─── Passage shown ───

It depends on what your building, but Level 1 ASVS is pretty much the 101-type stuff you should be building into your app.
The above diagram above shows 3 separate software projects. If we apply OWASP ASVS as a means of verifying security against these apps, we can see that there are 20 areas to consider, ranging from Architecture, to Mobile to API. Some of these may not be applicable to your project, that’s fine. In some cases, if the tech stack is the same across projects, you can reuse your approach to aligning with ASVS requirements. More on this later.
If you take this a step further and implement the OWASP ASVS for your software project in something like Confluence and JIRA, you can start to clearly visualise how you comply with it. Additionally, it moves you away from spreadsheets being sent around your organisation that no one looks at.
Say we implement the OWASP section on V4 Access control as a confluence page, you’ll get something like the following:
This approach has a number of clear benefits to teams:
- Standard Guidance – Development teams have a guide to the areas that need to be considered when building secure software. You aren’t reliant on having a security savvy person within the team – anyone can read up on the standard and get an idea on what needs to be thought about. Knowledge is distributed.
- Visibility – Anyone, including customer security teams can come along and see what security stories have been implemented, and how they have been implemented. You link from the confluence page straight out to the implementation story or design document.
This is an important point, as a verification story could be covered manually by a tester or by an automated test in the build pipeline. It could be a design document explaining how a software library or framework covers the implementation, i.e. component X is used to sanitise user input, or errors are handled a consistent way. The goal of course is to automate as much as possible, though this isn’t always possible or doable on day 1 of a project.
- Granularity – Security stories can be mixed into the sprint backlog. We all need to have a healthy balance between functional and non-functional stories per sprint. No excuses on this one as ASVS has been composed really well into overarching themes with sub-stories.
- Consistency and Reuse – In the example, we can see how three projects apply OWASP ASVS. Anyone moving from project to project can understand what’s been done. Verification approaches can be shared across projects (assuming a similar tech stack is used). Assets and scripts can be built up that can be reused for future projects. Pure Win.
- Security Documentation evolves – When building out an accreditation pack, security stories in Jira (or whatever tool you use) can be tagged as such. You can then report on implementation coverage pretty quickly.
As mentioned earlier, we don’t build apps to sit on a developer’s machine. To be of any value to an end user, the apps we build need to be available for use, which mean they need to be deployed to a platform somewhere.
Given that there are SO MANY security features within a cloud platform, which should you use? Well, it depends on the threats you expect to face. Within the ASVS Architecture section, there’s a specific story that asks the following:
Verify that a threat model for the target application has been produced and covers off risks associated with Spoofing, Tampering, Repudiation, Information Disclosure, Denial of Service, and Elevation of privilege (STRIDE).
This particular story is a Level 2 ASVS story, but I think it should be a standard consideration for any Digital Service, and therefore included in the Level 1 category. With the knowledge of a threat model, you can then start to identify what aspects of the platform security features you really need.

─── Provided data ───

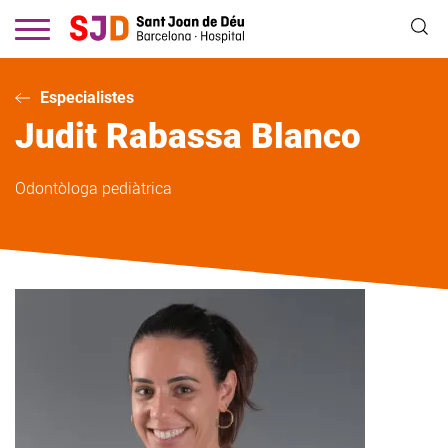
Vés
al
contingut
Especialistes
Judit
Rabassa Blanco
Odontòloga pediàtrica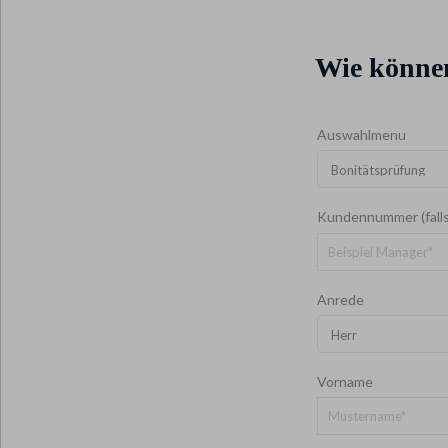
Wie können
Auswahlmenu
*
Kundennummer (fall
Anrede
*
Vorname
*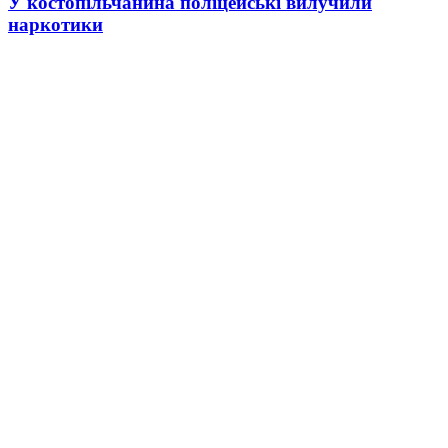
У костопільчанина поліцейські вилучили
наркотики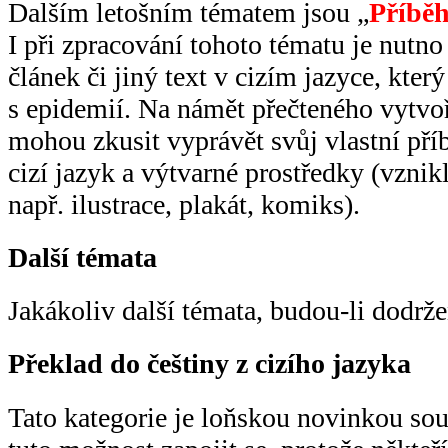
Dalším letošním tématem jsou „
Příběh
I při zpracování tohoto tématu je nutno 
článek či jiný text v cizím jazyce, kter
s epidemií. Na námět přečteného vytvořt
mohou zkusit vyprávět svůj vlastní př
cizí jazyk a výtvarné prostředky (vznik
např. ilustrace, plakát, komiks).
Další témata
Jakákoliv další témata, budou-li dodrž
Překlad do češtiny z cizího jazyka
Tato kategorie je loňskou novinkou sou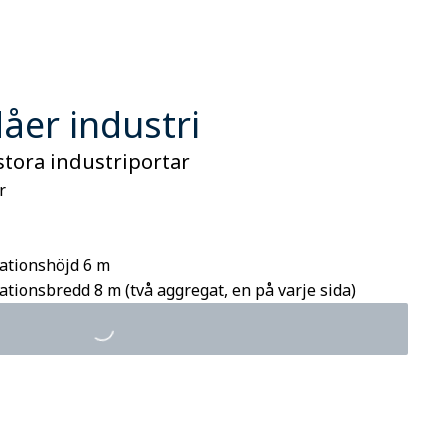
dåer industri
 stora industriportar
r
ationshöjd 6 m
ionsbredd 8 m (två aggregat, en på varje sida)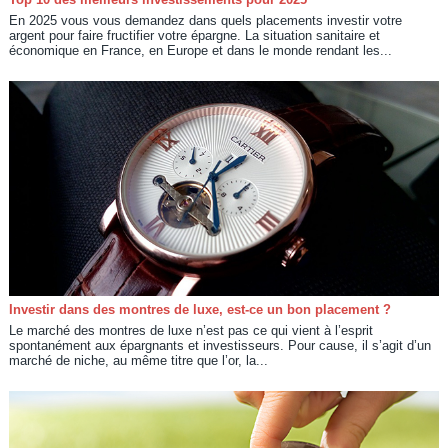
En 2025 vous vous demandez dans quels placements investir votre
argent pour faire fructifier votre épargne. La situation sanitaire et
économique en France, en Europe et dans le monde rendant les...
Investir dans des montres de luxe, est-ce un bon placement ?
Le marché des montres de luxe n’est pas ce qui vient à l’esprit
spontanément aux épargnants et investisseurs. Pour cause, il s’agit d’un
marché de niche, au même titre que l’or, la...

───

In the ASVS passage, which ASVS level is the threat-model story from the Architecture section assigned to? Answer from the ASVS passage alone.

▶ Exercise answer: Level 2.